What is the CPI of 2009?

Consumer Price Index Report (January 2009) In January 2009 the general consumer prices index is established at 179.4 this stands for an increase of 0.43% over the previous month which was 178.6. In annual change it increased by 20.38% compared to 22.32% in the previous month.

What is the inflation rate from 2010 to 2020?

The 2010 inflation rate was 1.64%. The current year-over-year inflation rate (2020 to 2021) is now 5.39% 1. If this number holds, $1 today will be equivalent in buying power to $1.05 next year….Value of $1 from 2010 to 2021.

Cumulative price change 24.60%
$1 in 2010 $1.25 in 2021

What is the average inflation rate in India for last 10 years?

India inflation rate for 2018 was 4.86%, a 2.37% increase from 2017. India inflation rate for 2017 was 2.49%, a 2.45% decline from 2016. India inflation rate for 2016 was 4.94%, a 0.93% decline from 2015.

Why did inflation fall 2009?

The main cause of the fall was cheaper electricity and gas bills, which are 7.3% lower than a year ago.

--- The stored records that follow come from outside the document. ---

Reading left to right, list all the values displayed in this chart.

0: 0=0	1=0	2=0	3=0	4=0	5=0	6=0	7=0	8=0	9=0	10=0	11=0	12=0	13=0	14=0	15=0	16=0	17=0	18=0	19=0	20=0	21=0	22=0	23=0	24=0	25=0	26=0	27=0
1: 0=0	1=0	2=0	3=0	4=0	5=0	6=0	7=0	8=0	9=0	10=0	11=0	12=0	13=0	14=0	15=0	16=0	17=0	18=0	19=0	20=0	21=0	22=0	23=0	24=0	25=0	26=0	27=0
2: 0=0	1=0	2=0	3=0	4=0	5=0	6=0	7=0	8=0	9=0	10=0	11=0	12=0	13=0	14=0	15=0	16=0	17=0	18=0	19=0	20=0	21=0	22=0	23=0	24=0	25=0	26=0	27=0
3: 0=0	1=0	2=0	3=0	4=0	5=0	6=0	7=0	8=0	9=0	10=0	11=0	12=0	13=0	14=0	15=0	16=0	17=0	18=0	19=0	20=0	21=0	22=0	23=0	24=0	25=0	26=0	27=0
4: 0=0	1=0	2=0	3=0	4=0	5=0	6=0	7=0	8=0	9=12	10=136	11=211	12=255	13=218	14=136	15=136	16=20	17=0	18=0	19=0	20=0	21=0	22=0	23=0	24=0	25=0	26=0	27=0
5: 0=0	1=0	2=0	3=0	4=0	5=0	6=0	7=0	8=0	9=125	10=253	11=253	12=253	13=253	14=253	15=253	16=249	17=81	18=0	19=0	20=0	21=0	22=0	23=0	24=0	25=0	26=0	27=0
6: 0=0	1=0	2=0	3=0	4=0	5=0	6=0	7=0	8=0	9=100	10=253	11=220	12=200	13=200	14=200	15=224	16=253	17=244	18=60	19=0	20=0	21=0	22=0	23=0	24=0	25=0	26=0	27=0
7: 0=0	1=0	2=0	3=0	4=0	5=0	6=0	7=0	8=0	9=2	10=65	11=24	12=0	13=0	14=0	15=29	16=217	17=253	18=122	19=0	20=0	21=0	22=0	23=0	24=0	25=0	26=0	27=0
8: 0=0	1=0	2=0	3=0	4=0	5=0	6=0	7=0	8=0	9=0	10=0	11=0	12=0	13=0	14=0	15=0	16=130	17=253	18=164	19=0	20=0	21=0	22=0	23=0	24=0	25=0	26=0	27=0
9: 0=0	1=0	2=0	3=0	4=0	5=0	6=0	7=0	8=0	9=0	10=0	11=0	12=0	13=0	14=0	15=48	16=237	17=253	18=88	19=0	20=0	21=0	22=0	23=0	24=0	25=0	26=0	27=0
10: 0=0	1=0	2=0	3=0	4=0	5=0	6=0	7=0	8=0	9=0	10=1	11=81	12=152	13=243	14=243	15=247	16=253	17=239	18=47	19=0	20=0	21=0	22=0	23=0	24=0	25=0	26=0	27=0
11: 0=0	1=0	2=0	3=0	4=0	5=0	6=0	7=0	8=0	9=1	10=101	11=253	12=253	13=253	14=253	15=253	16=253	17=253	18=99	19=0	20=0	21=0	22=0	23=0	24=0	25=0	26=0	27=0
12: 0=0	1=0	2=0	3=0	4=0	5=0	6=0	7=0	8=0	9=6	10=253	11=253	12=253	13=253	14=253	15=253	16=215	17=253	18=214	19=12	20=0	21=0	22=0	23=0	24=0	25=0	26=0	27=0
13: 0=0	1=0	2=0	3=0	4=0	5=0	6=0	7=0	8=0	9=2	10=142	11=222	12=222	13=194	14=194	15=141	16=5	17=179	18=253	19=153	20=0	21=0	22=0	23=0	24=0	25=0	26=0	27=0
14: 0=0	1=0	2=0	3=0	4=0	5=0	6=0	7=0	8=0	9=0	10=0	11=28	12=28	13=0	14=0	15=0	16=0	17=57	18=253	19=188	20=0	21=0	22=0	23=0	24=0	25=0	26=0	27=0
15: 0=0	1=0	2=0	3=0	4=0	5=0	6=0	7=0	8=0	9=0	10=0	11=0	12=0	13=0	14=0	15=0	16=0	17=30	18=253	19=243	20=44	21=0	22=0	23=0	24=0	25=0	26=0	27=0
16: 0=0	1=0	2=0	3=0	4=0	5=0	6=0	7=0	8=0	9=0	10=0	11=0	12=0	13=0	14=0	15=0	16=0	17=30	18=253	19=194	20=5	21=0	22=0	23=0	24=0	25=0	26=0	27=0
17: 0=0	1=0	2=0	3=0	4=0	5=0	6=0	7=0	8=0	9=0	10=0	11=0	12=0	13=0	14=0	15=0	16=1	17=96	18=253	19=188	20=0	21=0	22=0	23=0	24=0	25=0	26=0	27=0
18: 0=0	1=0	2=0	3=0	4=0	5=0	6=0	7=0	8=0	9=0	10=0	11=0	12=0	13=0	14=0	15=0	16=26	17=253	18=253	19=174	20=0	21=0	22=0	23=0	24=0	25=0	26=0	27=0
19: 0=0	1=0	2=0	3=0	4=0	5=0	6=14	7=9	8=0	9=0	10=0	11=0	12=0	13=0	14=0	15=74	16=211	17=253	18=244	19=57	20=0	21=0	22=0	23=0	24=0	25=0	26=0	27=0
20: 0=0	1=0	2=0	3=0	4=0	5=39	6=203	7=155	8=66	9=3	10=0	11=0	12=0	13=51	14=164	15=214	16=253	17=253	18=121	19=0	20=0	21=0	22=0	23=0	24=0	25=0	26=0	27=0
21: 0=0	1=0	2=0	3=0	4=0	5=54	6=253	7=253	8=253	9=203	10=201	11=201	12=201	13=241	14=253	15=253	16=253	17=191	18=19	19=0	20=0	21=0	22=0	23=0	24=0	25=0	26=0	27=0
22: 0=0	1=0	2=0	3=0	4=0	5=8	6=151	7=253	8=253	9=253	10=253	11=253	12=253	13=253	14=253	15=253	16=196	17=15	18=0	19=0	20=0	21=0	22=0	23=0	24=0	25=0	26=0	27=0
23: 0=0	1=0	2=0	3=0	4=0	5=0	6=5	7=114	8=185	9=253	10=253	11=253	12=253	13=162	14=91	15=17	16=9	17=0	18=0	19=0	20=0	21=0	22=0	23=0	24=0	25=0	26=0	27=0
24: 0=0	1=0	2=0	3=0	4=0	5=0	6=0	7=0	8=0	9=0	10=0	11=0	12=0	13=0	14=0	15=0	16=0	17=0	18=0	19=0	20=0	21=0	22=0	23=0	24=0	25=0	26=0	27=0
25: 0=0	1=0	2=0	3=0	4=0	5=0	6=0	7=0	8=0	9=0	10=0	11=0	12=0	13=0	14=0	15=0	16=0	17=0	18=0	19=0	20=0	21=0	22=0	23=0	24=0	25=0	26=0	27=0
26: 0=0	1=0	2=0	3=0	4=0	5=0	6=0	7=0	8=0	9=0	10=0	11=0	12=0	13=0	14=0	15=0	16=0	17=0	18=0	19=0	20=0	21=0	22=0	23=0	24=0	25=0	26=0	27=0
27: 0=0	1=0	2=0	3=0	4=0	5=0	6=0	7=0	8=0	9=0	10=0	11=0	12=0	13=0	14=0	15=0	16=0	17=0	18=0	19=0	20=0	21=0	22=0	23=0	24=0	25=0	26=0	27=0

The retail prices index, used for many pay negotiations, fell to -1.4%, less than the -1.5% the City had expected. The data means that the basic state pension will rise by £2.40 a week to £97.65.

What happens to inflation during a depression?

This situation typically occurs during periods of economic crisis, such as a recession or depression, as economic output slows and demand for investment and consumption dries up. As more money is saved, less money is spent, further decreasing aggregate demand.

How many banks failed in the Great Depression?

The Banking Crisis of the Great Depression Between 1930 and 1933, about 9,000 banks failed—4,000 in 1933 alone. By March 4, 1933, the banks in every state were either temporarily closed or operating under restrictions.

Did prices rise during the Depression?

Prices rose in most years between 1933 and 1941 even though output was substantially below trend. This inflation cannot be explained as simply the effect of devaluation and changes in expectations. The conjunction of these forces caused inflation at a time when the U.S. economy remained depressed.

Do prices go up or down in a depression?

Depressed prices can usually be found in markets after prices have run up, peaked, and subsequently declined for a prolonged period. This decreased level of economic activity can be severe if the conditions that created this outcome persist.